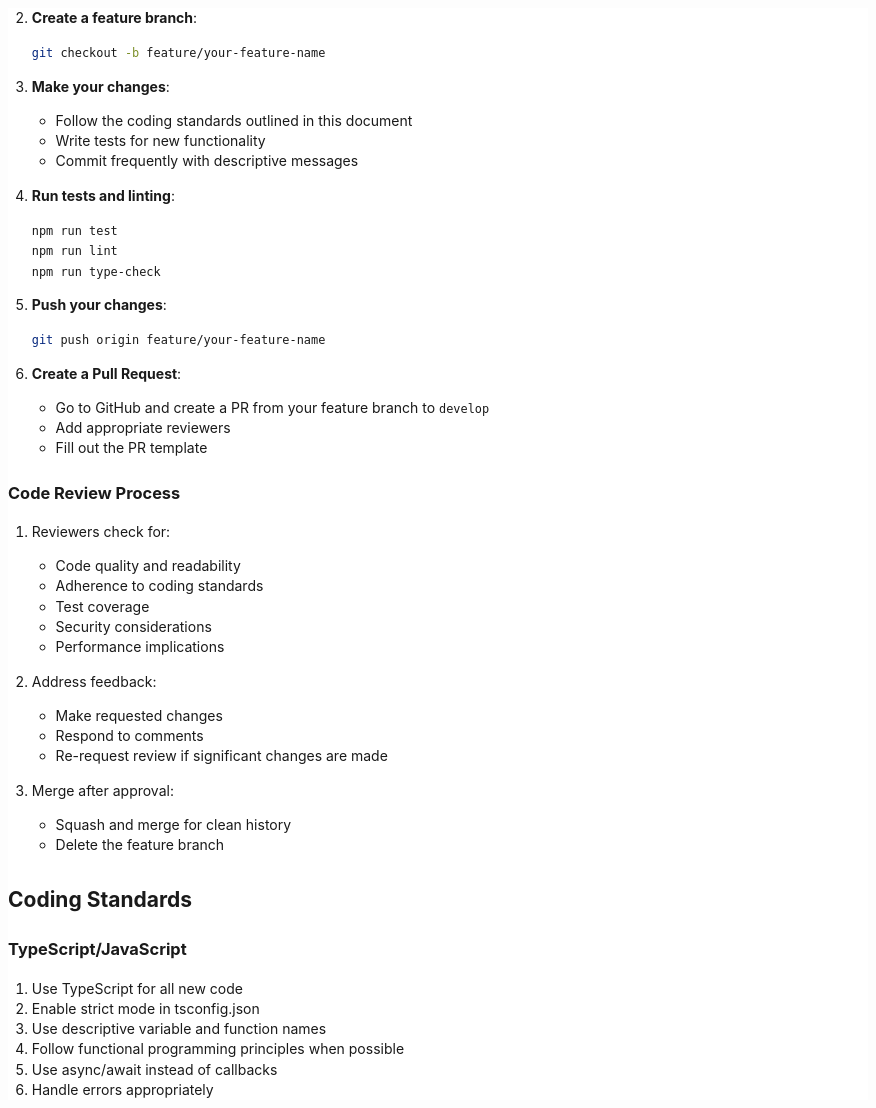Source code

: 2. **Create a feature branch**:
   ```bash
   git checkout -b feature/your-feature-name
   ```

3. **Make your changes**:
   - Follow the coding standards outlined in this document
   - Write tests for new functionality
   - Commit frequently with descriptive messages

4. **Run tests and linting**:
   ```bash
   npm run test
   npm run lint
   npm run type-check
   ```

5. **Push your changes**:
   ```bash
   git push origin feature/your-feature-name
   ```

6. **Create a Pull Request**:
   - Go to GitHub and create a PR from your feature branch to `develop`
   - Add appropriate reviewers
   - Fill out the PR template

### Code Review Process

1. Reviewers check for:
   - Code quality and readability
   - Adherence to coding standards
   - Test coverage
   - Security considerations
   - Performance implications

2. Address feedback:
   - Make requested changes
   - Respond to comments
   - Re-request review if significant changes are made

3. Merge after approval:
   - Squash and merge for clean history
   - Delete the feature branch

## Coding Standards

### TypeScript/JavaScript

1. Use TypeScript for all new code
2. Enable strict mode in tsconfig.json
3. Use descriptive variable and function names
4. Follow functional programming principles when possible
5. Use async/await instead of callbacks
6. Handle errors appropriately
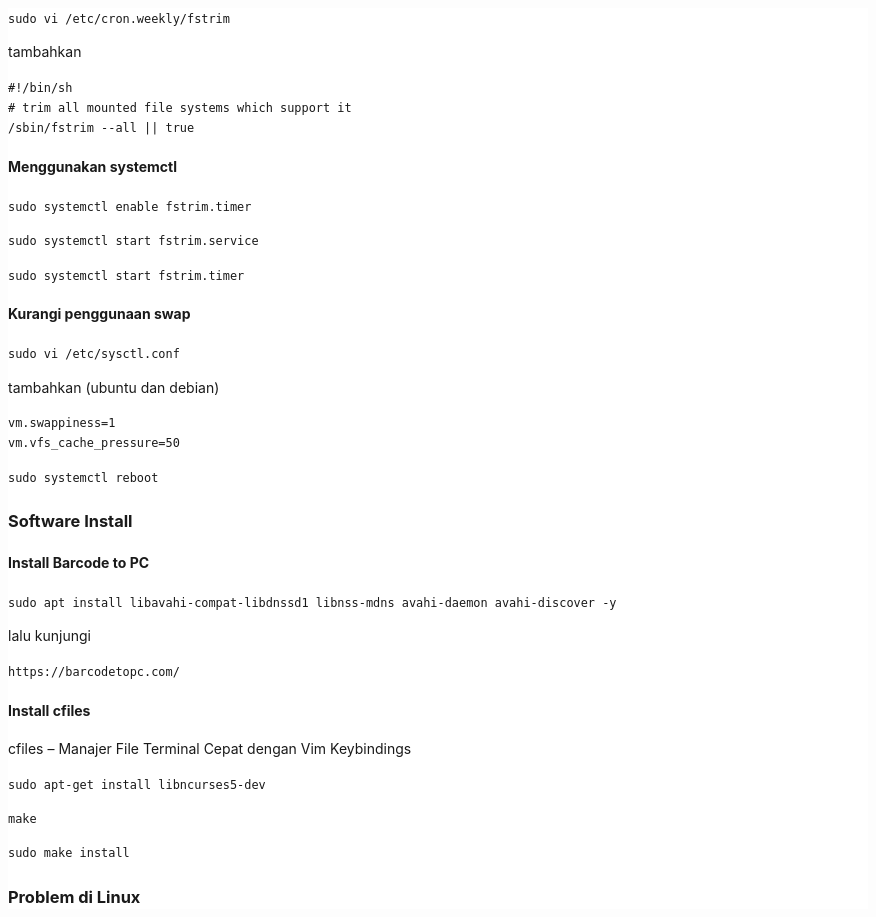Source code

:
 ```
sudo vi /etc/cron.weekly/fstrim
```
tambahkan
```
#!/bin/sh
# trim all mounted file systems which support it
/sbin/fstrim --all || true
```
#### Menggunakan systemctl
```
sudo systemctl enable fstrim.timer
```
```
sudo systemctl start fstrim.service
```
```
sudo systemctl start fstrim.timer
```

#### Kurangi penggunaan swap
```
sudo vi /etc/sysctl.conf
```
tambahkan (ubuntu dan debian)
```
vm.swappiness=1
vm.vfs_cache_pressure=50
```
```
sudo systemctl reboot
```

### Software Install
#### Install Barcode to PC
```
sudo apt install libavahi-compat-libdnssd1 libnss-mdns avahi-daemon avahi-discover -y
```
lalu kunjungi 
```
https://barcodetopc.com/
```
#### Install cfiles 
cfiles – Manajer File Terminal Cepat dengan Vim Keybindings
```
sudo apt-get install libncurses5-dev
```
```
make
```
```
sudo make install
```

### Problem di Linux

_Work task_.
Write out exactly the final stretch of the records: the line containing "### Software Install" and every line after it, through the last, and nothing else.

_Answer to this task_.
### Software Install
#### Install Barcode to PC
```
sudo apt install libavahi-compat-libdnssd1 libnss-mdns avahi-daemon avahi-discover -y
```
lalu kunjungi 
```
https://barcodetopc.com/
```
#### Install cfiles 
cfiles – Manajer File Terminal Cepat dengan Vim Keybindings
```
sudo apt-get install libncurses5-dev
```
```
make
```
```
sudo make install
```

### Problem di Linux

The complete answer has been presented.